Having already launched the 2021 Audi e-tron and e-tron Sportback electric luxury crossovers, the German automaker is following them with the Audi e-tron GT Prototype.

Debuting Tuesday at CES, the Gran Turismo is a four-door, four-passenger car employing technology that was initially developed for motorsports, first with Audi’s hybrids at Le Mans, and now with Formula-E.

“We learn so much from hardware, we learn so much from software,” said Audi Formula E driver Lucas di Grassi during the car’s unveiling, “I can see a lot of relation between the Formula E car that I drive, and when I drove e-tron GT Prototype. I’m really, really impressed on how this car relates to the Formula E in so many different levels.”

(Audi gives us a look at the upcoming e-trong GT and RS e-tron GT.)

The e-tron GT prototype’s architecture is shared with Porsche.

The e-tron GT Prototype’s architecture is shared with Porsche, not its Audi siblings, giving it a profile, that’s 2.5 inches lower than an A7 or R7. The low profile comes despite the fact that the battery pack is between the axles, as is becoming common in most EVs.

“The center of gravity of this car is extremely low,” Di Grassi said. “This allows you to accelerate, brake, and corner in a much better way.”

Speaking of battery packs, the GT’s is a 93.6 kilowatt-hour battery pack, and can be recharged up to 270 kW using a DC fast charger. It powers a two-motor system, one on each axle, which can transfer energy front to rear as well as side to side. This allows for 4-wheel drive, which is enhanced by 4-wheel steering, and three-chamber air springs.

(Audi lays out electric vehicle plans for the U.S.)

“If you put all of that in combination, it creates the agility, that only when you drive it, you’re going to feel it,” Di Grassi said. “It makes this car a unique piece of engineering to drive.”

Di Grassi talked about how the electric powertrain impacts a car’s performance.

New for Audi, the e-tron GT will emit a pedestrian warning exterior sound to meet homologation issues at low speeds.

As with any battery-electric vehicle, aerodynamics are key to extending the vehicle’s range.
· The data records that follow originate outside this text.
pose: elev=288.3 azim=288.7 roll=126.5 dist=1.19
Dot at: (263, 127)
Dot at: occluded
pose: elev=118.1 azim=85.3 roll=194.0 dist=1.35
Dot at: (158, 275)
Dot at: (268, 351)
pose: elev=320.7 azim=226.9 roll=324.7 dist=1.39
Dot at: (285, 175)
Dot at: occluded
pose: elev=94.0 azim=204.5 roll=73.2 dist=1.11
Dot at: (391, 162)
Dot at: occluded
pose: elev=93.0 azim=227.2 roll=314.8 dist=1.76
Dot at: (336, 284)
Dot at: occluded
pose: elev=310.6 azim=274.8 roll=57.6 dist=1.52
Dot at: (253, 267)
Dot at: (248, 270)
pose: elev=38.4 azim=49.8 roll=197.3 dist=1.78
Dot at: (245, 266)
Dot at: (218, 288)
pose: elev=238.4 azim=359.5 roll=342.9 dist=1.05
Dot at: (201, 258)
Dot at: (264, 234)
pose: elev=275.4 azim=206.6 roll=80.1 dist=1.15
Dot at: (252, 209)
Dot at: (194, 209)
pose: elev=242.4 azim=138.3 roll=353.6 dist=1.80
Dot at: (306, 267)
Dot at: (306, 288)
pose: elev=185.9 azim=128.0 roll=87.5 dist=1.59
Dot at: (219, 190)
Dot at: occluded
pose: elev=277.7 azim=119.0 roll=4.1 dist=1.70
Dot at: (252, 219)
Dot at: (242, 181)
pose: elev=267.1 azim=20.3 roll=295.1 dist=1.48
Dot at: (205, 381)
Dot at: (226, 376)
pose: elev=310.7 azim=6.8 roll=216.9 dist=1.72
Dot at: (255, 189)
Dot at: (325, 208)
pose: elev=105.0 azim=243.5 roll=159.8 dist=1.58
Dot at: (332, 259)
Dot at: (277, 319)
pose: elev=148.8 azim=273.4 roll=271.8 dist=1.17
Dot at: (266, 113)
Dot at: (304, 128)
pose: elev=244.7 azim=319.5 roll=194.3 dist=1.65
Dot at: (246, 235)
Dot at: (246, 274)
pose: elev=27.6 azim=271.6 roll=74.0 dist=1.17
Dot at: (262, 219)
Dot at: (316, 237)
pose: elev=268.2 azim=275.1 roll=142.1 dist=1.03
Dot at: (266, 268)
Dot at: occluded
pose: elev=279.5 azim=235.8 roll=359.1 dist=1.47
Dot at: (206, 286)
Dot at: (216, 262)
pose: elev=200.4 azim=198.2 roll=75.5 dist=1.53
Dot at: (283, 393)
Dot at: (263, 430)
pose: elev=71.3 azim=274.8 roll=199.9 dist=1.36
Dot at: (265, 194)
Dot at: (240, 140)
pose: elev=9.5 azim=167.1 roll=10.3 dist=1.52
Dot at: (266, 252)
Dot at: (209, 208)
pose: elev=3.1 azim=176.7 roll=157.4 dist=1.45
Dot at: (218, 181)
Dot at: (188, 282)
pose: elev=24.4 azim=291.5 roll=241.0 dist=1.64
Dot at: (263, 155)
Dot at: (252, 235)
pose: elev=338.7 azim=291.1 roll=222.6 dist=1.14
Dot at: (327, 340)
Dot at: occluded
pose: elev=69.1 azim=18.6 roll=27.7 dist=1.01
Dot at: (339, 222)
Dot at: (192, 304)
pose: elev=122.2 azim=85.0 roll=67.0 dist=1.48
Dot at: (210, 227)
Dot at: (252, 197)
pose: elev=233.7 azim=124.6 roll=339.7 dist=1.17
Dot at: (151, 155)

The GT’s shape started in the wind-tunnel rather than on paper, featuring flush rocker panels, a streamlined greenhouse, and Audi’s LED distinguished new taillamp band in the back.

Inside, the e-tron GT will be Audi’s first leather-free interior, with seats made from recycled fabric, carpets made from recycled nylon, and a microfiber-covered dashboard and steering wheel.

(Audi launches new e-tron Sportback EV coupe for the U.S. market.)

The Audi e-tron GT production car will be built at Audi’s Böllinger Höfe plant in Neckarsulm, Germany, where the company also builds the R8, and will be among the earliest plants to meet Audi’s goal of its plants being carbon neutral by 2025.